Clam juice (Recipe: cioppino)
Whatever you do, don't call it soup.
Here in coastal New England, chowder is in a class by itself.
You can't make real New England clam chowder ("chowdah", as the locals say) without clams and clam juice.
Clam juice is the strained liquid of shucked clams. Nothing more. It has a briny, but not salty, taste. A few teaspoons added to pasta or sauces for fish dishes will help enrich the flavor, without screaming Salty! Smelly! Seafood!
I love to make my own chicken, turkey and beef stocks, but I've never been fond of making fish stock from scratch — or, should I say, from scraps. Good commercial fish stock isn't easy to find, unless you're lucky enough to live near a fish market that makes and sells its own (I don't). I make mock stock by combining one part clam juice with two parts homemade or low-sodium storebought chicken stock, and simmering the mixture with some shrimp shells (save the shells in the freezer whenever you're peeling shrimp for another recipe). Let simmer for 20 minutes, uncovered, and voila! — a good substitute for fish stock.

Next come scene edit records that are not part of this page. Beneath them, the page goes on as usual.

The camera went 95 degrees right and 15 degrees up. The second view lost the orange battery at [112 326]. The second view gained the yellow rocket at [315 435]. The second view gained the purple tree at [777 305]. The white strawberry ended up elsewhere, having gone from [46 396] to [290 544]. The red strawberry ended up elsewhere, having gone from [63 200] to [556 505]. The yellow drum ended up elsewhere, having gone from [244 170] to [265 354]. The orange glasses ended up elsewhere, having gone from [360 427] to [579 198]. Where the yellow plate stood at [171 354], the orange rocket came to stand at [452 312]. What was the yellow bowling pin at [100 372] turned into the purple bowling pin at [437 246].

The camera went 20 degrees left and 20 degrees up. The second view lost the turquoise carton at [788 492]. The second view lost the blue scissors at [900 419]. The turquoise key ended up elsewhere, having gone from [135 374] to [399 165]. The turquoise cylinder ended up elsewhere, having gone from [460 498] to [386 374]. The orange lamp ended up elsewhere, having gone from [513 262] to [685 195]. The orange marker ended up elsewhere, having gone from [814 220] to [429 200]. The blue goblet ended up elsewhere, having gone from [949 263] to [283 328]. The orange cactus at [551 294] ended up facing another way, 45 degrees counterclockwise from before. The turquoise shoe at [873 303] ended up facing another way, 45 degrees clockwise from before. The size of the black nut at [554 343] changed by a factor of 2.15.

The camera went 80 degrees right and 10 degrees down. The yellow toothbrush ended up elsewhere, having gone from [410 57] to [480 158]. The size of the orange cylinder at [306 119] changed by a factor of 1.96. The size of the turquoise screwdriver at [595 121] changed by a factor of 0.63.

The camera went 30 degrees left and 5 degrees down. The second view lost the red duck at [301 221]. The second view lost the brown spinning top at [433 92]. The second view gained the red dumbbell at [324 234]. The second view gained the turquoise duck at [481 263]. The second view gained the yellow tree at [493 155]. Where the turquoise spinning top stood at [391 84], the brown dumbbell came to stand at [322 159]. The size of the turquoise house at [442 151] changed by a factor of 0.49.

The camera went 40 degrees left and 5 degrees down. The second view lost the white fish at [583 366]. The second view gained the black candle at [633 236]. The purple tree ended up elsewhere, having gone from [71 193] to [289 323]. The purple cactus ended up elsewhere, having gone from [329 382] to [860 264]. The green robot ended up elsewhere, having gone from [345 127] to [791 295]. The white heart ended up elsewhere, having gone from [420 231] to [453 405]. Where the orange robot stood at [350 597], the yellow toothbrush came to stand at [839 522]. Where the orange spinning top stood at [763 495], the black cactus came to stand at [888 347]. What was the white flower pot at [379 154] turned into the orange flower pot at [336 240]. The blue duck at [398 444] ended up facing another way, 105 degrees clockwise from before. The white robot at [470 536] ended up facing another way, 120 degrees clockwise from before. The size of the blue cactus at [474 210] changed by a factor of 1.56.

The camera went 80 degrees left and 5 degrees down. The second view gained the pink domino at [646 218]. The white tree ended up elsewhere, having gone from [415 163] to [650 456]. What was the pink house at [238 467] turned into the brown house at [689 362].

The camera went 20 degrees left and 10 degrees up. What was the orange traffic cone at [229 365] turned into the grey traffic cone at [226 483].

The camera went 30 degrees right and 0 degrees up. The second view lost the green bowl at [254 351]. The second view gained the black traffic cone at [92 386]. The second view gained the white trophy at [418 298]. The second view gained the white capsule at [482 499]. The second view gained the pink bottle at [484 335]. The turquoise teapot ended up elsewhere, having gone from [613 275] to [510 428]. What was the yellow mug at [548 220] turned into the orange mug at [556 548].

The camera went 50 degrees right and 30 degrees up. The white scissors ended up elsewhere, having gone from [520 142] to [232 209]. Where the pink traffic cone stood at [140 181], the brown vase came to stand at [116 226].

On the East Coast, clam juice makes the best chowdah. On the West Coast, and sometimes in our East Coast kitchens, it makes the best cioppino.
You can make the soup base ahead and freeze it. For a quick any-time dinner, reheat the soup base, add shellfish and fish, and your cioppino will be ready in 10 minutes. Adapted from Giada DeLaurentiis' Everyday Italian. Serves 6.
3 Tbsp olive oil
1 large fennel bulb, thinly sliced
1 onion, chopped
3 large shallots, chopped
2 teaspoons kosher salt, or less to taste
4 large garlic cloves, finely chopped
1/2 tsp dried crushed red pepper flakes, or more to taste
1/4 cup tomato paste
1 28-ounce can diced tomatoes in juice
1-1/2 cups dry white wine
5 cups fish stock, or part bottled clam juice and part chicken broth*
1 bay leaf
1 lb littleneck or manila (or other small size) clams, scrubbed
1 lb mussels, scrubbed, debearded , OR l lb dry sea scallops
1 lb uncooked "large" shrimp (26-30 size), peeled and deveined
1/2 lb halibut or mako shark, cut into 2-inch chunks
1/2 lb cod (the thick loin), cut into 2-inch chunks
1/2 lb salmon (skinless fillet), cut into 2-inch chunks
Rough-chopped flat-leaf parsley, for garnish (optional)
Heat the oil in a very large nonreactive stockpot over medium heat. Add the fennel, onion, shallots, and salt, and sauté until the onion is translucent, about 10 minutes. Add the garlic and red pepper flakes, and sauté 2 minutes. Stir in the tomato paste, tomatoes with their juices, wine, fish stock* and bay leaf. Cover, and raise the heat just until the soup comes to a low boil. Reduce the heat to medium-low. Cover and simmer until the flavors blend, about 30 minutes. (Can be made ahead up to this point; refrigerate or freeze.)
Add the clams** and mussels to the cooking liquid. Cover and cook until the clams and mussels begin to open, about 5 minutes. Add the shrimp and fish. Simmer gently until the fish and shrimp are just cooked through, and the clams are completely open, stirring gently, about 5 minutes longer (discard any clams and mussels that do not open). Season the soup to taste, with more salt (if needed, but probably won’t be) and red pepper flakes (ditto!). Top with parsley. Ladle the soup into bowls, add some giant homemade croutons, and serve.
*To make your own quick fish stock, simmer 16 oz. bottled clam juice, 1 quart low-sodium chicken stock, and the shrimp shells in a small sauce pan for 15-20 minutes. Strain out the shells.
**NOTE: if using littlenecks, put them into the broth after the broth has been cooking for 15 minutes. Littlenecks take much longer to cook than manila clams, so you’ll need to give them a head start.